Cet article est extrait d’une intervention que j’ai eu l’occasion de faire, dans le cadre de la rencontre Arborescences : des écritures et médiations du Vivant, organisée par l’agence Graphéine, dans leurs nouveaux locaux lyonnais, le 16 avril 2024.
Vous pouvez également l’écouter en vous promenant au milieu des arbres, juste ici :

Dans le documentaire « Des hêtres à la cime », on peut suivre Marion Afriat, Klervi Blanchard et Angélique Boucé, pendant 5 semaines dans les Pyrénées, où elles ont exploré comment vivre en harmonie avec le Vivant face aux défis écologiques actuels.
Là-bas, elles ont rencontré Jean-Paul, Sarah et Diane, qu’elles ont emmenés avec elles dans leur ascension des cimes. Tous 3 sont engagés dans une approche différente pour prendre soin du Vivant : réparer, préserver et anticiper.
Leurs passions inspirent les autrices et nous inspirent aussi, à repenser notre relation au Vivant, en soulignant l’importance du collectif dans la création d’un avenir durable où l’humanité coexisterait harmonieusement dans le Vivant auquel elle appartient.

Dess(e)ins du Vivant
Quant à Gilles Rabiot, qui expose ses œuvres à l’occasion de cette rencontre, les arbres, c’est un peu l’histoire de sa vie : de sa vie de famille, parce que dans son arbre généalogique, son père, et son grand-père avant lui, étaient ébénistes. De sa vie professionnelle aussi, puisqu’il ne changera pas de branche et la dédiera à la création et la fabrication de mobilier contemporain. Puis, de sa vie d’artiste, dans laquelle il consacre davantage de temps, depuis la retraite, à dessiner les arbres dans leurs moindres détails. Autant dire, qu’il a passé sa vie avec les arbres : quand il créait des meubles en bois, ce sont des arbres morts qui lui permettaient de gagner sa vie, c’est pourquoi aujourd’hui, reconnaissant, il leur rend hommage en immortalisant des arbres bien vivants.

◆ **TÂCHES À RÉALISER**
**1.** Répondez aux questions suivantes à l'aide du texte sur le Vivant.
(a) Combien de semaines les autrices du documentaire ont-elles passées dans les Pyrénées ?
(b) Quelles sont les trois approches pour prendre soin du Vivant dans lesquelles Jean-Paul, Sarah et Diane sont engagés ?
(c) Quel métier exerçaient le père et le grand-père de Gilles Rabiot ?
**2.** Dans le texte sur le Vivant, présentez sous forme de liste les faits essentiels du paragraphe qui commence par « Quant à Gilles Rabiot ».
**3.** Reprenez le texte sur le Vivant là où il s'arrête et poursuivez-le.

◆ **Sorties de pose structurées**

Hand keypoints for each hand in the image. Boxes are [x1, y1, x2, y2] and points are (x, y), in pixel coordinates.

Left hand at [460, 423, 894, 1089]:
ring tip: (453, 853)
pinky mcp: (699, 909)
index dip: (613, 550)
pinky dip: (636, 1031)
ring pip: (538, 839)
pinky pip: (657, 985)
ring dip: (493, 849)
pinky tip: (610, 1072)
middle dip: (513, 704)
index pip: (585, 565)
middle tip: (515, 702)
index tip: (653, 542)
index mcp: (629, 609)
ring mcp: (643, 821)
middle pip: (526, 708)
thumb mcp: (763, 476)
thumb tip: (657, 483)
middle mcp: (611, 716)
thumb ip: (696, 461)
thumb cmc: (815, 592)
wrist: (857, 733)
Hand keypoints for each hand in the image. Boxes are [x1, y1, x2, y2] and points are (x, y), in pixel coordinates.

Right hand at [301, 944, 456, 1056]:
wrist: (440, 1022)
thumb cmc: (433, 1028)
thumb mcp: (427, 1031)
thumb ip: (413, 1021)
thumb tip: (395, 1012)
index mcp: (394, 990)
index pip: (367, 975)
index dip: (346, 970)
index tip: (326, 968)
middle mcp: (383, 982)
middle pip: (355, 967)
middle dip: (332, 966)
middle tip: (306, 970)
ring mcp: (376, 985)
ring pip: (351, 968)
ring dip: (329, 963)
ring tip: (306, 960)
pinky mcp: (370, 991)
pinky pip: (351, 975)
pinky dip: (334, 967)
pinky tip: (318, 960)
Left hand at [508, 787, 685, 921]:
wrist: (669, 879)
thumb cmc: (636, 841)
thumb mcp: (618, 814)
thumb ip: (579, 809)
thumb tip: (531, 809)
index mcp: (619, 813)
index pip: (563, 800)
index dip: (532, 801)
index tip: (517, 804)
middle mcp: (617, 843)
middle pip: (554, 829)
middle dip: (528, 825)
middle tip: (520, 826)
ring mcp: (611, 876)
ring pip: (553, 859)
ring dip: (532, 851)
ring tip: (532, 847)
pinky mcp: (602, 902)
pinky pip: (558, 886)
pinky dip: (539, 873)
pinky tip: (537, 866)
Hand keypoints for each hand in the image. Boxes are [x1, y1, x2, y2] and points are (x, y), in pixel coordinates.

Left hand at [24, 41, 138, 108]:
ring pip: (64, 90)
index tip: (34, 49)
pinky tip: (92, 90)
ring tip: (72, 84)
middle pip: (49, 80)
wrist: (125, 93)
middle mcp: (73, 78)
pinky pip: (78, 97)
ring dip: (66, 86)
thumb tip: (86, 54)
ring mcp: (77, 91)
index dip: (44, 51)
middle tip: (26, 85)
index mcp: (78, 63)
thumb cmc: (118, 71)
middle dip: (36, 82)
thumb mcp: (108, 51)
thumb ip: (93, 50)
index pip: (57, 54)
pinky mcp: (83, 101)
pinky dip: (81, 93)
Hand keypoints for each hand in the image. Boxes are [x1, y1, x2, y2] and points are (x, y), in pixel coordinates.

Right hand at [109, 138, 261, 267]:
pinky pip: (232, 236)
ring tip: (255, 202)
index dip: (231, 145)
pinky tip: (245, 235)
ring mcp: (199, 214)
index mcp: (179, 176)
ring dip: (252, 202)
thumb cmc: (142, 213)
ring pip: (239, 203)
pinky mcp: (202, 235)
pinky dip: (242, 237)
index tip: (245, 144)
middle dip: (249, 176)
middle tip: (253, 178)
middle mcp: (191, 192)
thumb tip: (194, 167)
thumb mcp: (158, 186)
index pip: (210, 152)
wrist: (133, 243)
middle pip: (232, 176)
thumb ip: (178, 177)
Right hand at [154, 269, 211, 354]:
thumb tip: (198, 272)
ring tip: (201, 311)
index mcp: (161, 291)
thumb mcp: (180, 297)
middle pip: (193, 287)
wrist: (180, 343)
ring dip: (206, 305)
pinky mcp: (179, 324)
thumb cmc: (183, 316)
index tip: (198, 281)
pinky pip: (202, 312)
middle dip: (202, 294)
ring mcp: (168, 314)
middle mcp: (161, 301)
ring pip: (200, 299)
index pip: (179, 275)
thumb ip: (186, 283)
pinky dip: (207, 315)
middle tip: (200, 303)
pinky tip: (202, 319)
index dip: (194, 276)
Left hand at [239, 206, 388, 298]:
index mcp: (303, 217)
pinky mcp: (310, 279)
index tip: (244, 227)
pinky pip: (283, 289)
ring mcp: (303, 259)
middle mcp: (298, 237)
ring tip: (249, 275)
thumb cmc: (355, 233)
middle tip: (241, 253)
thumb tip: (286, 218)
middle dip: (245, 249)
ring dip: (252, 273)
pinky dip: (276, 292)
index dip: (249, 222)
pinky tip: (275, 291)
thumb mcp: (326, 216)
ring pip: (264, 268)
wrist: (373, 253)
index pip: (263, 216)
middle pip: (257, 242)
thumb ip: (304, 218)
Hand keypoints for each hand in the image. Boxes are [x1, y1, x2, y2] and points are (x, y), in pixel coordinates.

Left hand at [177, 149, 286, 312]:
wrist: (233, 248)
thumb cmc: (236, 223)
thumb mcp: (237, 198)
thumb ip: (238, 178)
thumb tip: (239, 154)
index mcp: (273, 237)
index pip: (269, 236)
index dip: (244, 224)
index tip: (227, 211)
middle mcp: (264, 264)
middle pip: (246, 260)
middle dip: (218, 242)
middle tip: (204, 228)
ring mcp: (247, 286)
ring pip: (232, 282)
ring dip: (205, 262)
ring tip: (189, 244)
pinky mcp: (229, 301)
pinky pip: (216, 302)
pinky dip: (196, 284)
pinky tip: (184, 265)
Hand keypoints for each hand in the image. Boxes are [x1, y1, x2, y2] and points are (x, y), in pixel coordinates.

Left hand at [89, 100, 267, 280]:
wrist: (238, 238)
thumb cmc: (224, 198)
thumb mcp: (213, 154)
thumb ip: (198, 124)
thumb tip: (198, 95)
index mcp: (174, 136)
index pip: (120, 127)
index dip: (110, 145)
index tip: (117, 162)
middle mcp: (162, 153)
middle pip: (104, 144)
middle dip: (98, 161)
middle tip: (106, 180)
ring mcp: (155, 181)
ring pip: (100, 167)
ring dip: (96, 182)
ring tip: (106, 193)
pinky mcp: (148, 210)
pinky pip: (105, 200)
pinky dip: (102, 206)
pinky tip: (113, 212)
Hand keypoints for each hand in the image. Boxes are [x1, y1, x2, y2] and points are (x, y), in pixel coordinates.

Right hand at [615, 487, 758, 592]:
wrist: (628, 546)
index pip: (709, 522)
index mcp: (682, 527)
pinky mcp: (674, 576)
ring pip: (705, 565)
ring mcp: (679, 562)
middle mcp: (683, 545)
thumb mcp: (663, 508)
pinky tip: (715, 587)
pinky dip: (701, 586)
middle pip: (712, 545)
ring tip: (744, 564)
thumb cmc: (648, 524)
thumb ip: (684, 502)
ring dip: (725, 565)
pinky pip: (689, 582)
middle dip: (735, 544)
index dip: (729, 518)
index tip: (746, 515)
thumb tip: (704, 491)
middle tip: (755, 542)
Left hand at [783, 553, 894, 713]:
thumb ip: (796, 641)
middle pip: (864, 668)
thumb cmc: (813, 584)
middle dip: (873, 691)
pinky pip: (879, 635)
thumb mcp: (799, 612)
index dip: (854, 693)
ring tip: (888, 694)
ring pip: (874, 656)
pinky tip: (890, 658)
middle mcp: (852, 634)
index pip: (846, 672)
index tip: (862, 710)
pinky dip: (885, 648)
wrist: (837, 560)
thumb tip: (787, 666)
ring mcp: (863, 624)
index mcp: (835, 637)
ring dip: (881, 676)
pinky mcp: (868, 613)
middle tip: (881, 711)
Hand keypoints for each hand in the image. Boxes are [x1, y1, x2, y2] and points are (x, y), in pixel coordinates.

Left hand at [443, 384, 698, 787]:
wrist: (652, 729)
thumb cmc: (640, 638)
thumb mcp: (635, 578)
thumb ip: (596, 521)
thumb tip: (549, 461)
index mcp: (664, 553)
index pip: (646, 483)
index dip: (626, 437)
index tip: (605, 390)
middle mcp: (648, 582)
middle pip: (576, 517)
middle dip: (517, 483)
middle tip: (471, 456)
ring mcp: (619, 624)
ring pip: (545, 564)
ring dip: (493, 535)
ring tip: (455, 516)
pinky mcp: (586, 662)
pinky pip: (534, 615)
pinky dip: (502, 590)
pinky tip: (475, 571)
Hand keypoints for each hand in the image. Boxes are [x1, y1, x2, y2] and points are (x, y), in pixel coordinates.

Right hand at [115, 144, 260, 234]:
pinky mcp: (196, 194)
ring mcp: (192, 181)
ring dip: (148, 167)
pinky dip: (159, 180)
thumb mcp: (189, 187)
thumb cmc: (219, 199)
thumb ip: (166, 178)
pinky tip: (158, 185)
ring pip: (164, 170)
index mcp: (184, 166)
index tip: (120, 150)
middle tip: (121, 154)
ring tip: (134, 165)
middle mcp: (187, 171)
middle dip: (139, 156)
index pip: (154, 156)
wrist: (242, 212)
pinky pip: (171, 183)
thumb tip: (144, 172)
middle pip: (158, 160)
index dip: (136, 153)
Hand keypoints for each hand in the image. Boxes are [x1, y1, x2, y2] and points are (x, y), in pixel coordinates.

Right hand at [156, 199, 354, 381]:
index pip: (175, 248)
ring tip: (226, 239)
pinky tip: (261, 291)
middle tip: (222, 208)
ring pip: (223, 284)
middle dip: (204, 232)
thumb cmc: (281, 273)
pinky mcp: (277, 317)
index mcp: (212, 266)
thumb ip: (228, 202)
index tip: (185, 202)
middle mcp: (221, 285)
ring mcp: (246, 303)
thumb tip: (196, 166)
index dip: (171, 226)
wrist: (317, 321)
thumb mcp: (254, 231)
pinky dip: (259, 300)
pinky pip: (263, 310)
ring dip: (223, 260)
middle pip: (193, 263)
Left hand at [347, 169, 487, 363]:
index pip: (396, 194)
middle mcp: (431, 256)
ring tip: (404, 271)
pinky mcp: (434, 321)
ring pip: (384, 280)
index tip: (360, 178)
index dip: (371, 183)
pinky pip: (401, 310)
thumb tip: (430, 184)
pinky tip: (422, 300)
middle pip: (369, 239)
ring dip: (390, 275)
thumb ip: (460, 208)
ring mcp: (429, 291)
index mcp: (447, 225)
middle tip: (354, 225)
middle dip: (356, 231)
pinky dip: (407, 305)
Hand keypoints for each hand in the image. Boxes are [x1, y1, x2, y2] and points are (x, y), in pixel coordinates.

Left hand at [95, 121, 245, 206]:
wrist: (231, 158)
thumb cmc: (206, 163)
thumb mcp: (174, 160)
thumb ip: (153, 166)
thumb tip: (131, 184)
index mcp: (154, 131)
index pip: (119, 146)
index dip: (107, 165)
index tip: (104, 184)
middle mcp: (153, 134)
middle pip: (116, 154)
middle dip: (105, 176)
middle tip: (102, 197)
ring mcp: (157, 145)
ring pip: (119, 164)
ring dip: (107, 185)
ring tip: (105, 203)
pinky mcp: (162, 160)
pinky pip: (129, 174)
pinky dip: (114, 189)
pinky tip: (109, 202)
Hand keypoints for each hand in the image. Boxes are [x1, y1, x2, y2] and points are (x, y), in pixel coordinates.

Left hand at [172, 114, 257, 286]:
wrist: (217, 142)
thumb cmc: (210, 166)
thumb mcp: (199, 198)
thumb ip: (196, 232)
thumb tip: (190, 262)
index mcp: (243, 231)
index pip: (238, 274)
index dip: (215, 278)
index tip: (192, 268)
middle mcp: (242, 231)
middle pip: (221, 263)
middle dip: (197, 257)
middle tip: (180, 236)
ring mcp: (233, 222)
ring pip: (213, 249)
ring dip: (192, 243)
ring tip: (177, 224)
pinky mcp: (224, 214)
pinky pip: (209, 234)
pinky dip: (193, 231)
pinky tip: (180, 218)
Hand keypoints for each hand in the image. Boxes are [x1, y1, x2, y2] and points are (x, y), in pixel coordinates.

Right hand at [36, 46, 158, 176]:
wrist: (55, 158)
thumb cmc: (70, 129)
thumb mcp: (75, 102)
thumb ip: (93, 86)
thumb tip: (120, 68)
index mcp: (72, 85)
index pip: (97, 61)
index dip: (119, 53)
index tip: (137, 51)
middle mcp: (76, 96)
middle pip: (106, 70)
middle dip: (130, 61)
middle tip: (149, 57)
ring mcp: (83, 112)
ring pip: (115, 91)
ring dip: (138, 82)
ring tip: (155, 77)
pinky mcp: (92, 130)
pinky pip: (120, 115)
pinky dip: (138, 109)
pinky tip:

◆ **RÉPONSES ATTENDUES**
**1.**
(a) Cinq semaines.
(b) Réparer, préserver et anticiper.
(c) Ils étaient ébénistes.

**2.**
- Gilles Rabiot expose ses œuvres lors de la rencontre.
- Les arbres sont un peu l'histoire de sa vie.
- Vie de famille : son père et son grand-père étaient ébénistes.
- Vie professionnelle : il l'a consacrée à la création et à la fabrication de mobilier contemporain.
- Vie d'artiste : depuis la retraite, il consacre davantage de temps à dessiner les arbres dans leurs moindres détails.
- Les meubles en bois, faits d'arbres morts, lui ont permis de gagner sa vie. Par reconnaissance, il rend aujourd'hui hommage aux arbres en immortalisant des arbres bien vivants.

**3.**
Ce qui va nous intéresser aujourd’hui à travers les écritures en présence – scénaristique et audiovisuelle, pour Marion et Klervi, puis graphique, pour Gilles et Graphéine, ce sont les différentes manières de chacun.e d’aborder le Vivant.
L’objectif sera ici d’interroger les représentations que génèrent ces narrations du Vivant dans nos inconscients collectifs. En somme, il s’agira de questionner comment on construit et comment on s’inscrit dans ces nouveaux récits. Comment on écrit le Vivant et comment ces récits nous façonnent en retour.

Les maux du Vivant
Dans un premier temps, arrêtons-nous un instant sur les mots qu’on a coutume d’entendre quand on parle du Vivant : on évoque souvent la nécessité de “conserver” (“conservatoire”, “réserve”), de “prévenir” les disparitions d’espèces, de “préserver” la biodiversité, de “protéger”, de “sauvegarder”, etc. Comme si on décrivait un vivant qui n’en finissait plus de mourir, en quelque sorte.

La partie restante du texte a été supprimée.